Las limitaciones actuales han afectado de lleno a la prestación de servicios médicos esenciales a comunidades golpeadas por el conflicto, en especial desde el 30 de diciembre, cuando se complicó el envío de material sanitario al hospital de Lankien y a un centro de atención primaria en Pieri, dos enclaves donde la violencia y el desplazamiento han disparado las necesidades humanitarias.
MSF ha señalado que, a mediados de enero, las organizaciones humanitarias que operan en este país africano siguen sin disponer de un acceso estable, seguro y predecible a distintas áreas de Jonglei, lo que agrava el deterioro de las condiciones de vida y eleva las tasas de morbilidad y mortalidad que podrían evitarse.
“Las instalaciones sanitarias apoyadas por MSF hacen frente ya a afectaciones críticas a sus servicios”, ha recalcado Badshah, que ha detallado que, en Lankien y Pieri, la organización “solo puede entregar atención para salvar vidas y de emergencia”, cuando anteriormente atendía en torno a 1.700 pacientes por semana.

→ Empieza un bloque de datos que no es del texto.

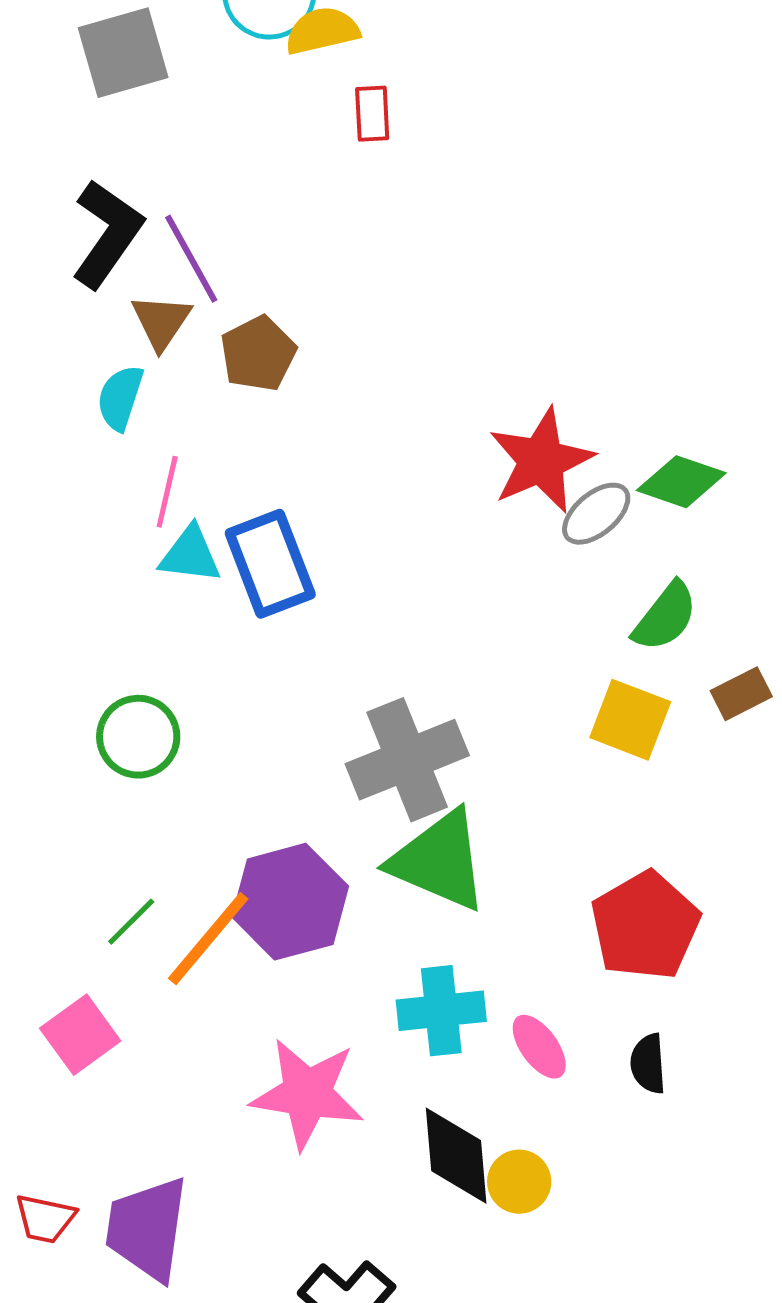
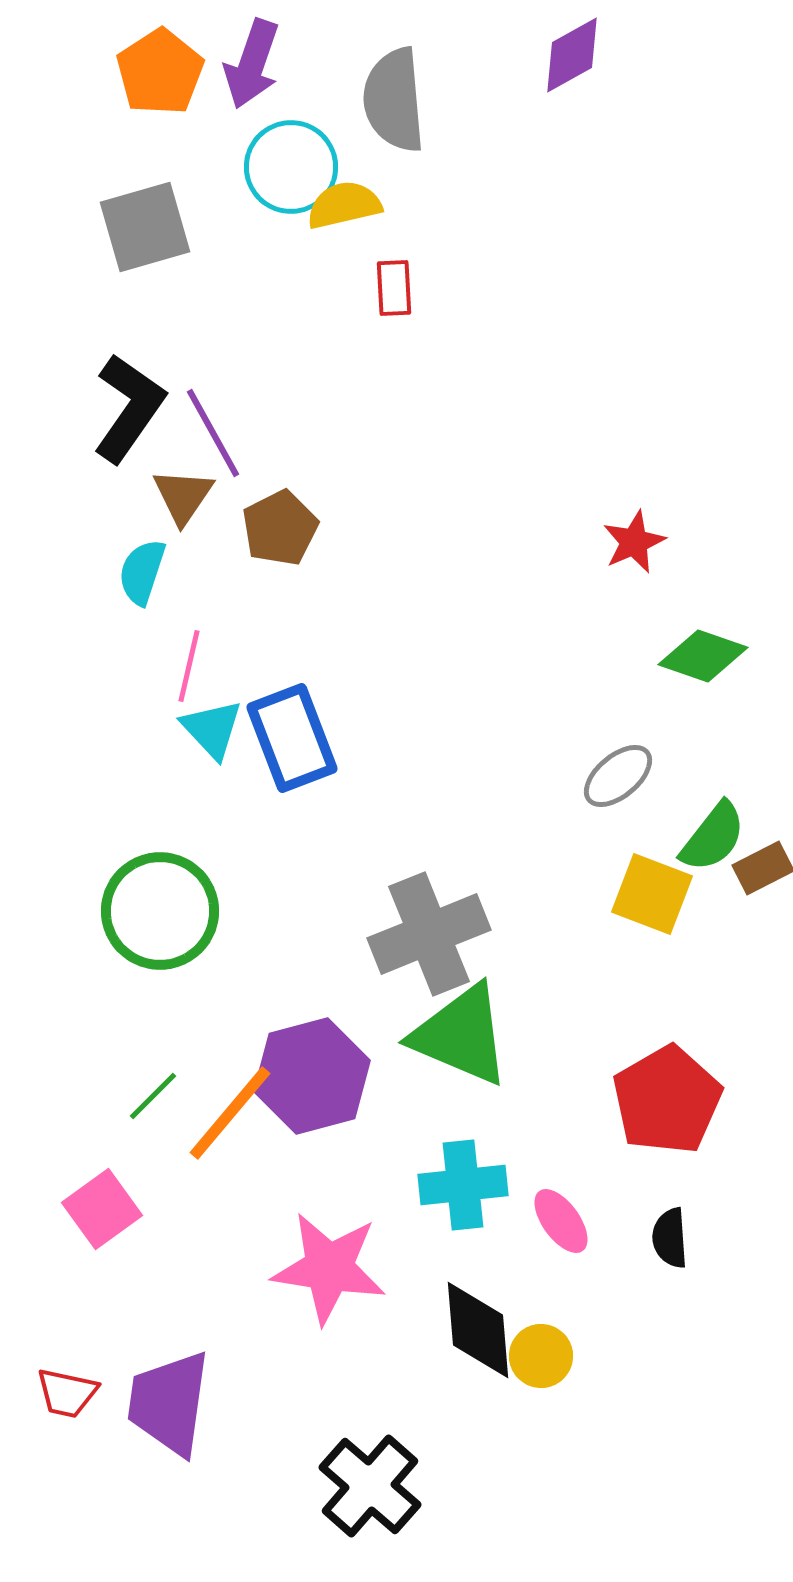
red star: (541, 461) -> (634, 542), moved, size x0.6
gray ellipse: (596, 514) -> (618, 776), moved
cyan triangle: (190, 555) -> (212, 729), turned 40
green semicircle: (665, 617) -> (713, 837), moved
green circle: (138, 737) -> (160, 911), size x1.4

“Para ilustrar aún mejor la situación actual, el área de captación total de ambas instalaciones es de alrededor de 250.000 personas”, ha añadido, en un contexto de nuevas oleadas de desplazamiento por el conflicto, con un número indeterminado de personas huyendo hacia áreas remotas para escapar de bombardeos y enfrentamientos.
MSF ha recalcado que, aunque algunos desplazados han logrado regresar a sus localidades, muchos otros continúan lejos de sus hogares, en lugares sin acceso a servicios básicos de salud. La prolongación de la violencia y las trabas a la llegada de ayuda y suministros, ha advertido, agravarán la situación si no se producen cambios, debilitando aún más la capacidad de respuesta de las comunidades afectadas.
La ONG ya había evacuado a finales de diciembre a parte de su personal del hospital de Lankien, en el condado de Nyirol, ante el empeoramiento de la seguridad, después de bombardeos registrados el 29 de diciembre que alcanzaron una zona próxima al centro médico, al mercado y a una pista de aterrizaje utilizada por aviones de la organización.
Tras estos incidentes, el jefe de misión de MSF en Sudán del Sur, Ibrahim Muhammad, reclamó protección para las instalaciones sanitarias, el personal médico y los pacientes, “en línea con el Derecho Internacional”, así como para los civiles atrapados por la violencia.
La organización no gubernamental documentó en 2025 al menos ocho ataques contra centros de salud y trabajadores sanitarios en Sudán del Sur, que derivaron en el cierre de dos hospitales y en la suspensión de servicios sanitarios básicos en los estados de Jonglei, Alto Nilo y Ecuatoria Central, en un contexto de agravamiento de la crisis humanitaria en el país.